Um silêncio se fez por um minuto pelo menos, eu fiquei um tempo juntando as peças do que tinha acontecido.
- Sinto muito. - Falei depois da longa pausa para o professor que ainda estava de joelho, ele também parecia pensativo.
- É. - Disse ele limpando os olhos úmidos - Você conseguiu. E... vimos a real forma de um Bicho-papão. - Explicou ele soltando um sorrisinho de alívio. - Poucos conseguem, poucos vivem para contar. Sua mãe tem muito que se orgulhar sim.
Ele se levantou lentamente e eu não aguentei a emoção, eu o abracei. Chorei um pouco em silêncio e depois de soltar ele, estiquei as mãos para onde estava nossas varinhas e as fiz virem voando até nós...sem evocação alguma, eu só precisava querer.
- Sim. - Disse pegando as varinhas e devolvendo a dele. - Acho que sim.
Snape sorriu discretamente com carinho. A máscara de bruto já não estava mais em seu rosto e até foi possível ver suas bochechas brilharem. Acho que era exatamente isso que ele queria ver saber, testar sua teoria comigo. Eu era capaz de fazer algo muito grande sem uma varinha. E agora, de forma controlada.
Ele parecia cansado, e foi até os degraus se sentar, de forma descontraída. E eu sentei ao seu lado.
- Lamento que tenha visto o que eu vivi. - Disse o professor alisando a varinha de cabeça baixa.
- Ah. Você viveu coisas muito tristes. Acho que todos vamos sofrer na vida. E eu terei minha história também. Não acho que foi fácil até aqui, mas não tenho a mesma bagagem que você. Sinto muito, professor.
- Acho que você têm bastantes alegrias, sabe, Jenna. - Disse ele olhando pra mim. - Eu não previa ter uma amiga tão jovem.
- Eu vou envelhecer viu, professor.
Ele sorriu sem graça.
- Vai. Vai sim. Mas tenho sempre que me impor sobre os alunos , então não espere jamais privilégios.
- Ah... - Lamentei, mas duvidei. - Você já se aborreceu muito comigo, eu estou sempre te dando problemas. Tirando a grosseria do Clube dos duelos, eu diria que perdoo você. - Ele me olhou de canto com um sorriso no olhar. - Nunca me senti privilegiada, pelo menos o senhor me dá ponto... O único que me dá.
- E nunca tirei ponto seu. Aliás... - Disse ele olhando em volta da sala. - Eu e Dumbledore chegamos a conclusão que há algo muito misterioso com vocês garotas da Sonserina. - E começou a alisar o queixo. - Nunca , nenhum professor tirou pontos de alunas da Sonserina, em momento nenhum da história desse Castelo.
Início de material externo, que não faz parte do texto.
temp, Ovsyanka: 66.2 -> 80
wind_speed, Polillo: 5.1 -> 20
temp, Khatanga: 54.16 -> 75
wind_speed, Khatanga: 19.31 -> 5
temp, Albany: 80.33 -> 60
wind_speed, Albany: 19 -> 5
E não que precisasse, mas nunca aconteceu. Não sabemos o mistério, e se há algo na mente de vocês. Nem Dumbledore sabe...
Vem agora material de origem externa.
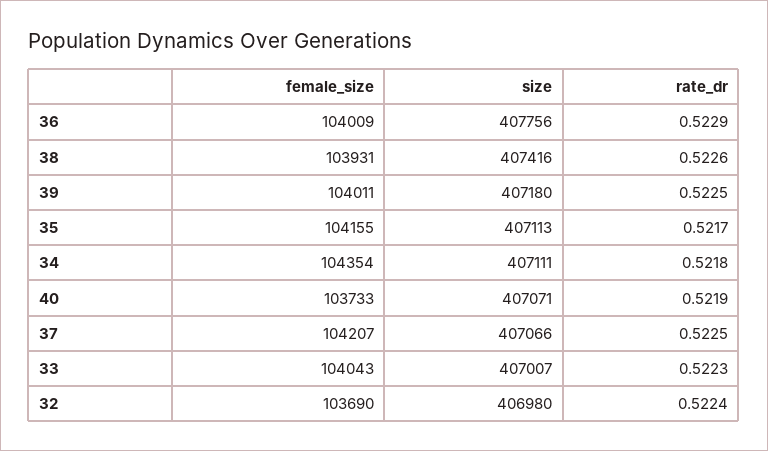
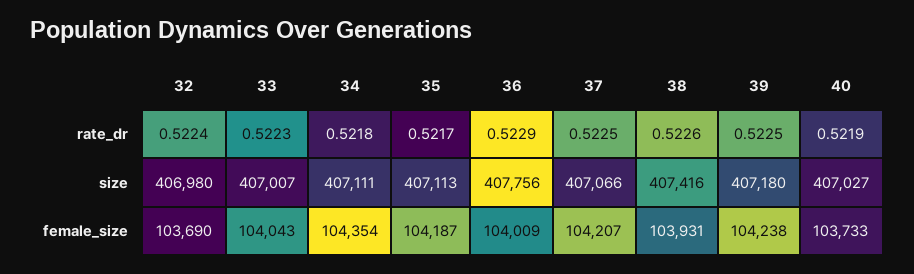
female_size, 39: 104011 -> 104238
female_size, 35: 104155 -> 104187
size, 40: 407071 -> 407027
Ele parou ao me ver levantando com um pulo.
- Não professor, não diga nada. Está tudo bem.
- Como assim!? - Perguntou ele com desconfiança.
- Não. Não vamos falar disso. Eu gosto muito do senhor e esse tipo de aula foi uma experiência extraordinária, você confiou em mim e eu me sinto muito feliz...
- Se acalme. - Disse Snape se levantando. - Eu sempre desconfiei que houvesse algo as unindo ou mágicamente acontecendo...
- Não. Não eu sei de nada.
- O que faz eu deduzir que há algo nesse Castelo que pode estar protegendo vocês . - Snape continuou mesmo me vendo nervosa. - E seu comportamento faz eu acreditar que há algo de fato, talvez um encantamento...
- Não!
- Coisas estranhas acontecem às vezes envolvendo garot...
Snape não concluiu o raciocínio. Ele parou tentando entender algo que parecia estar se aproximando e aos poucos minha visão foi também escurecendo e a última coisa que me lembro foi ele e eu caindo no chão.